Reproduce, word for word, the part of the passage on London's transport and growth that begins with the words containing "While the nineteenth" and ends with "London’s public transport.".

Excerpted passage =>
========================================

As the public realized this, they denounced the action. In 1874, the companies were mandated to provide alternative accommodations. Still, “the railways were…reluctant housebuilders”[36], and, in 1884-5, “The Royal Commissioners on the Housing of the Working Classes showed that no rehousing scheme had yet been carried out”[37]. Many places and people were permanently scarred as a result of this railway development.
At this stage, the railroads were generally responding to the demands of the people in a laissez-faire system. Nevertheless, in this period, railways became the “chief agents” in determining land use and in the sharp increase of land values[38]. This made it hard to tell where the growth of the city began and the growth of the railways ended.

Pre-World War II Twentieth Century

 While the nineteenth century had seen the coupling of London’s growth and its transport system, their relationship was only tightened in the twentieth century. Electrification electrified the relationship.  It brought electric trams and deep tube railways to London. Electrification and, later, the internal combustion engine, made transportation faster, allowing for long-distance commuting and for suburbs to spread even farther out[39]. Travel continued to increase. In 1911, the average Londoner was riding tubes, buses, and trams 210 times a year. In 1938-9, the average increased to 388 rides per year. Including railways, these numbers rise to 250 and 443, respectively[40]. For the first time, analysts and planners were called in to anticipate commuter needs and direct transport policy[41]. The 1930s became considered the heyday of London’s public transport.

========================================

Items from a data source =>

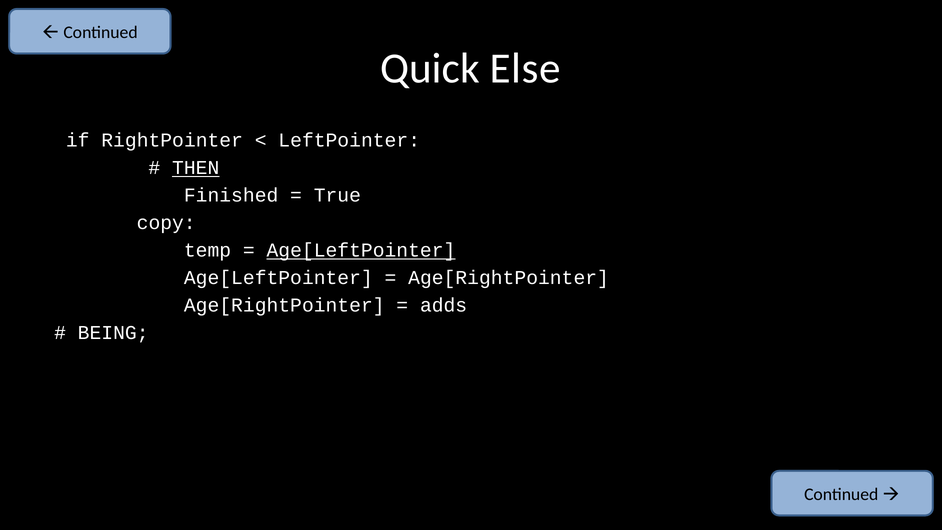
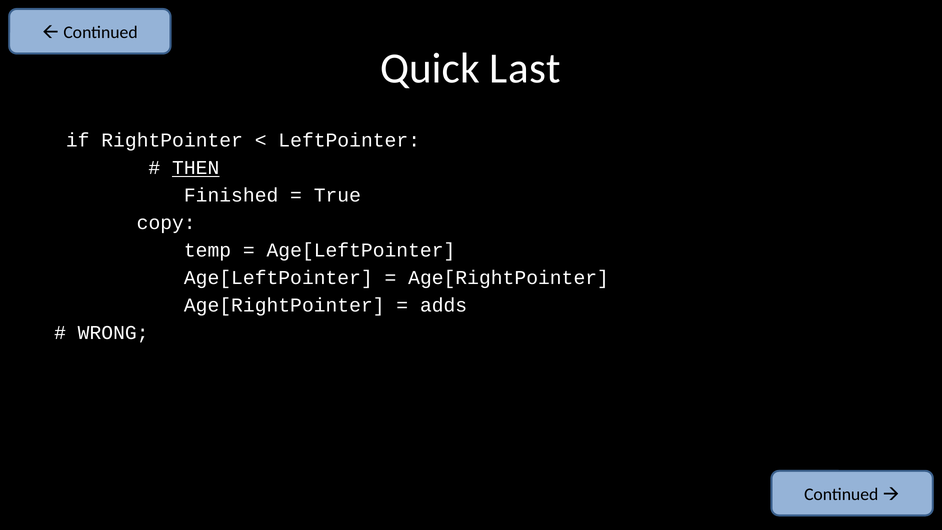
Else: Else -> Last
Age[LeftPointer at (361, 250) underline: present -> none
BEING: BEING -> WRONG
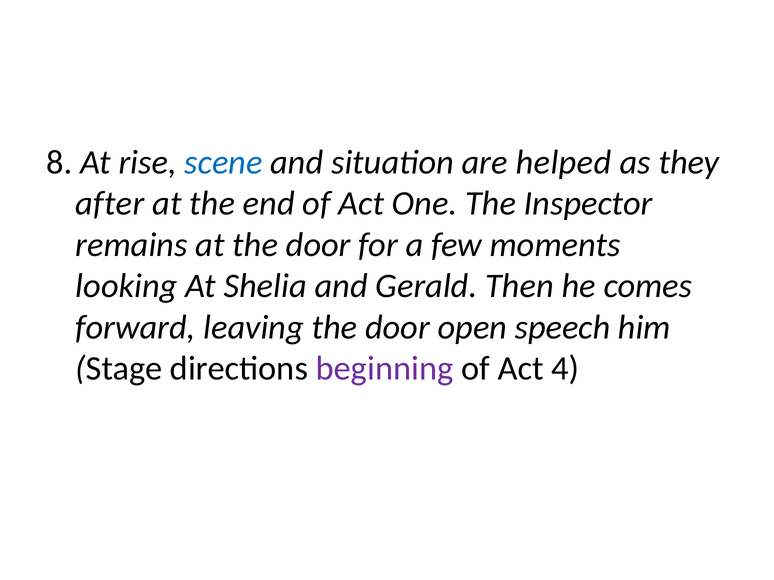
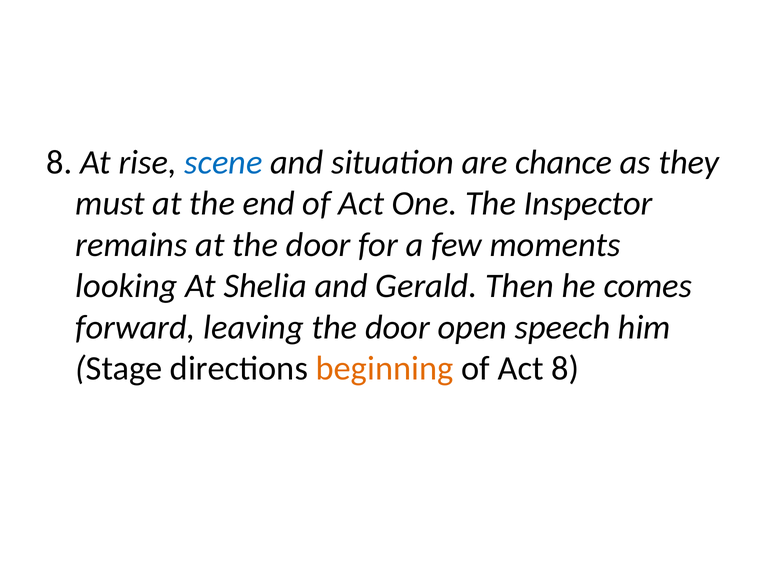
helped: helped -> chance
after: after -> must
beginning colour: purple -> orange
Act 4: 4 -> 8
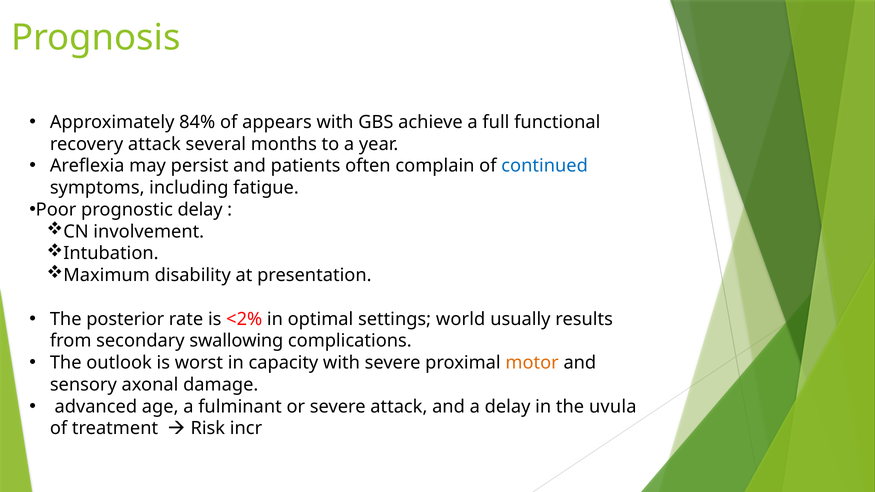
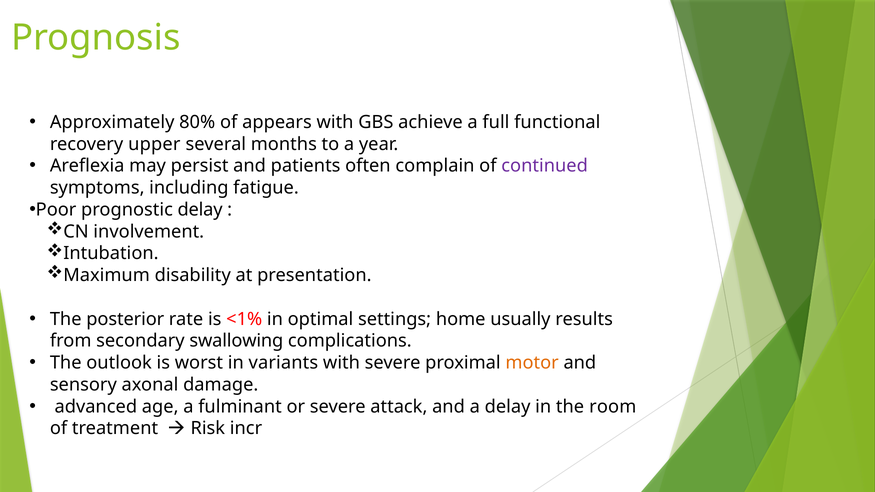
84%: 84% -> 80%
recovery attack: attack -> upper
continued colour: blue -> purple
<2%: <2% -> <1%
world: world -> home
capacity: capacity -> variants
uvula: uvula -> room
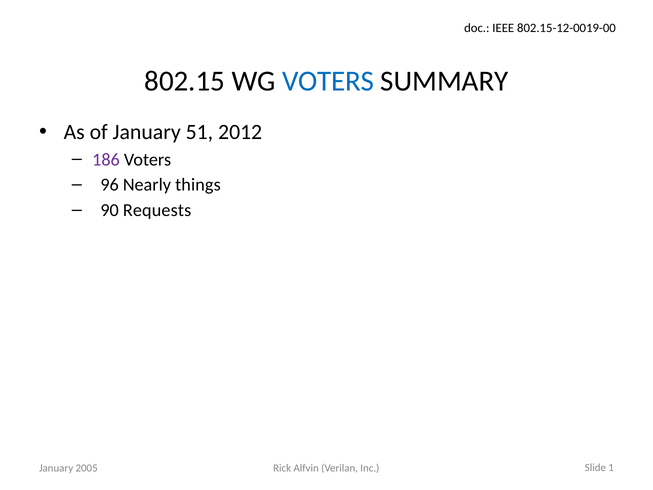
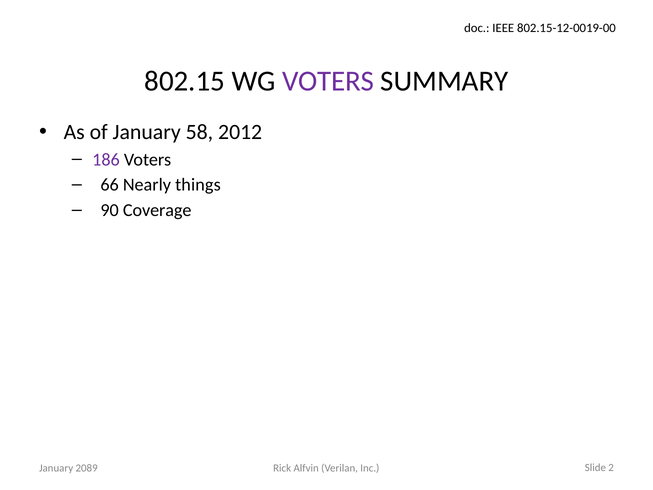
VOTERS at (328, 81) colour: blue -> purple
51: 51 -> 58
96: 96 -> 66
Requests: Requests -> Coverage
2005: 2005 -> 2089
1: 1 -> 2
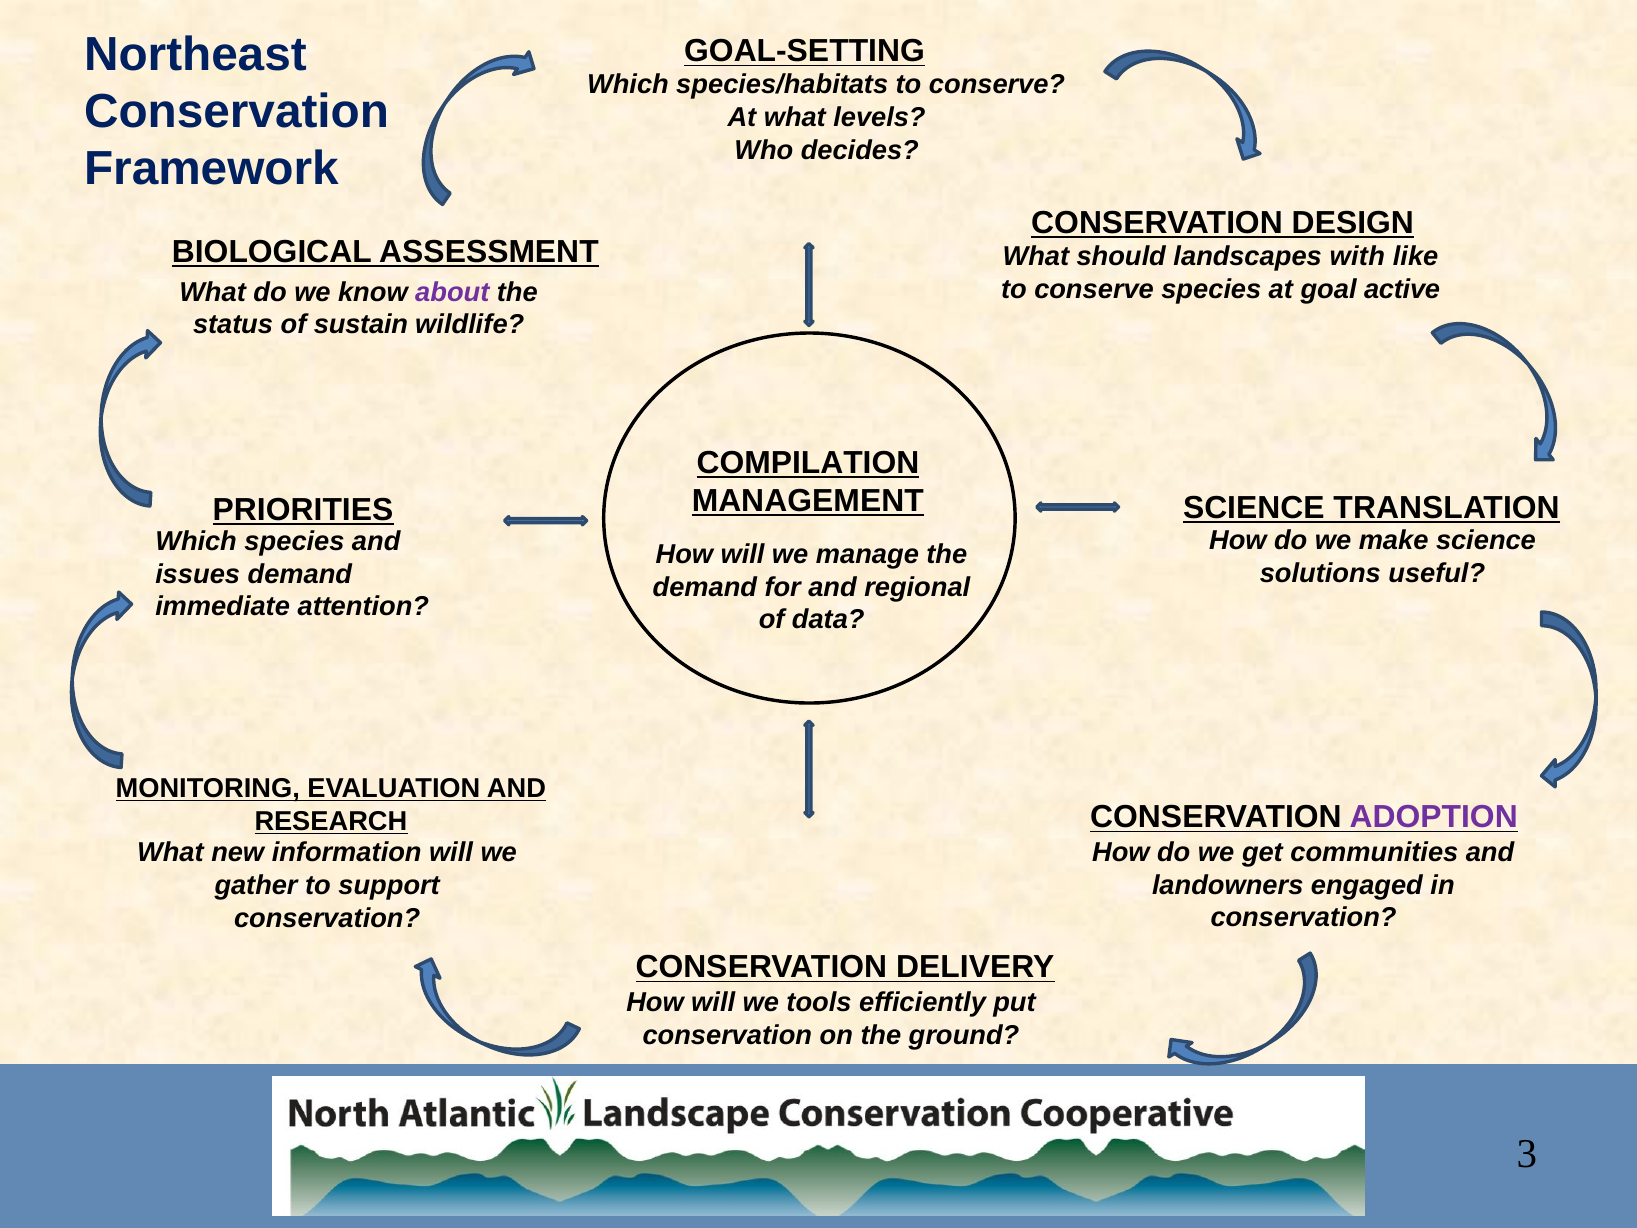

========================================

Answer to the problem =>
While the nineteenth century had seen the coupling of London’s growth and its transport system, their relationship was only tightened in the twentieth century. Electrification electrified the relationship.  It brought electric trams and deep tube railways to London. Electrification and, later, the internal combustion engine, made transportation faster, allowing for long-distance commuting and for suburbs to spread even farther out[39]. Travel continued to increase. In 1911, the average Londoner was riding tubes, buses, and trams 210 times a year. In 1938-9, the average increased to 388 rides per year. Including railways, these numbers rise to 250 and 443, respectively[40]. For the first time, analysts and planners were called in to anticipate commuter needs and direct transport policy[41]. The 1930s became considered the heyday of London’s public transport.